The rich will learn in the dangers of a social revolution that
the poor will not sacrifice both wealth and immortality.

What is to be done about this? The question answers itself: Step
up, ladies and gentlemen, and empty your purses into the
Psychical Research hat! So that we may accumulate statistics as
to the cost of milk and honey in Jerusalem the Golden!

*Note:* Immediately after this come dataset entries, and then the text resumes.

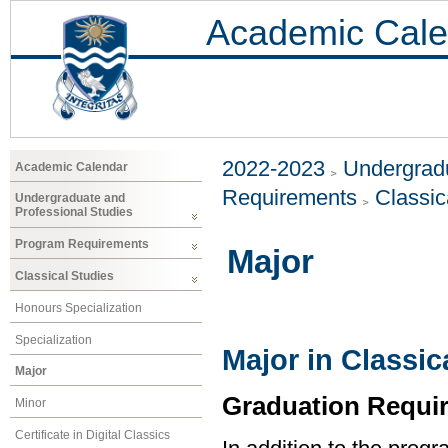
Academic Cale
2022-2023
Undergradu
Academic Calendar
Requirements
Classic
Undergraduate and
Professional Studies
Program Requirements
Major
Classical Studies
Honours Specialization
Specialization
Major in Classic
Major
Graduation Requi
Minor
Certificate in Digital Classics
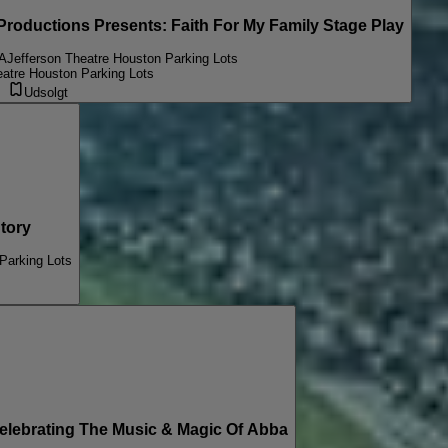
oductions Presents: Faith For My Family Stage Play
A
Jefferson Theatre Houston Parking Lots
eatre Houston Parking Lots
Udsolgt
tory
Parking Lots
ebrating The Music & Magic Of Abba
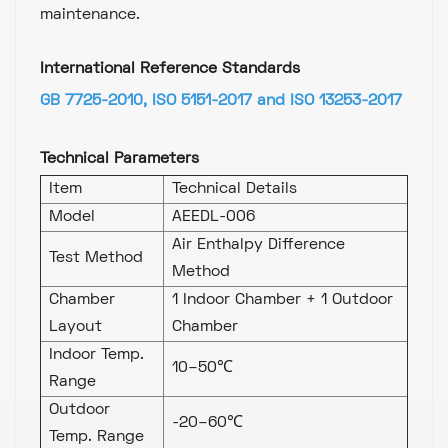
maintenance.
International Reference Standards
GB 7725-2010, ISO 5151-2017 and ISO 13253-2017
Technical Parameters
Item
Technical Details
Model
AEEDL-006
Air Enthalpy Difference
Test Method
Method
Chamber
1 Indoor Chamber + 1 Outdoor
Layout
Chamber
Indoor Temp.
10–50℃
Range
Outdoor
-20–60℃
Temp. Range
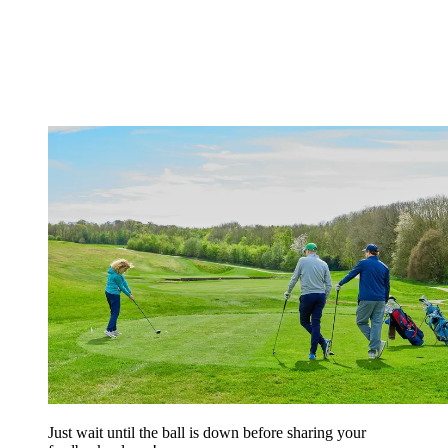
Just wait until the ball is down before sharing your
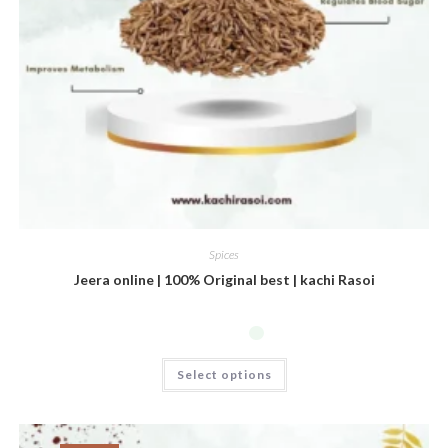
Spices
Jeera online | 100% Original best | kachi Rasoi
Select options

You read what I had to say about Bootstrap-lifters, and the
Wholesale Pickpockets' Association making use of their
incantations. You admired my ability to sling language, but not
my taste; and you certainly did not think that I would back my
rhetoric with facts. But what do these quotations mean, unless
they mean what I have said? Are not these three professors men of
culture? Are they not as "spiritual" as any men of learning you
can find in our present-day society?

And now stop for a moment and put yourself in the position of the
young student of the working-class, who goes to these books and
discovers that truth is not truth, but only a bait for a snare.
Who discovers that professors of ethics, practical or
impractical, are not interested in justice among men, but only in
collecting funds for their specialty; that in order to get funds,
they are willing to teach the rich how to paralyze the minds of
the poor! Do you wonder that such young students conclude that
bourgeois thinkers do not know what honesty is, but are
prostitutes, retainers and lackeys, to be kicked out of the
temple of truth?


Running the Rapids

And now, can you form to yourselves a clear concept of what it
means to society that practically all its moral teaching should
be in the hands of men who are incapable of clean, straight
thinking? That all the intellectual prestige of the Church should
be lent to the support of vagueness, futility, and deliberate
evasion? Here we are, all of us, caught in the most terrific
social crisis of history; I search for a metaphor to picture our
position, and I recall a canoe-trip in the wilds of Ontario,
hundreds of miles down a long swift river. You sit in the bow of
the canoe, your partner in the stern, watching ahead; and there
comes a slide of smooth green water, and you go over it, and into
a torrent of foaming white, which seizes you and rushes you along
with the speed of a race-horse. With every sense alert, You watch
for the rocks, and when you see one, you dip your paddle on one
side or the other and with a quick motion draw the canoe clear of
the danger. If by any chance you fail to do it, over you go, and
your partner with you, and all your belongings go down-stream,
and maybe you are sucked into a whirlpool, and not seen for
several hours afterwards. Precisely like this is the voyage of
life, for the whole of society and for every individual. The
paddle which would save us from the rocks is experimental
science; but in most of our canoes we put a man who has no
paddle, but a Holy Book; and he casts up his eyes and murmurs
words in ancient Greek and Hebrew, and now and then, when he sees
an especially formidable obstruction--a war, or the gonococcus,
or the I. W. W.--he casts a holy wafer upon the foaming torrent.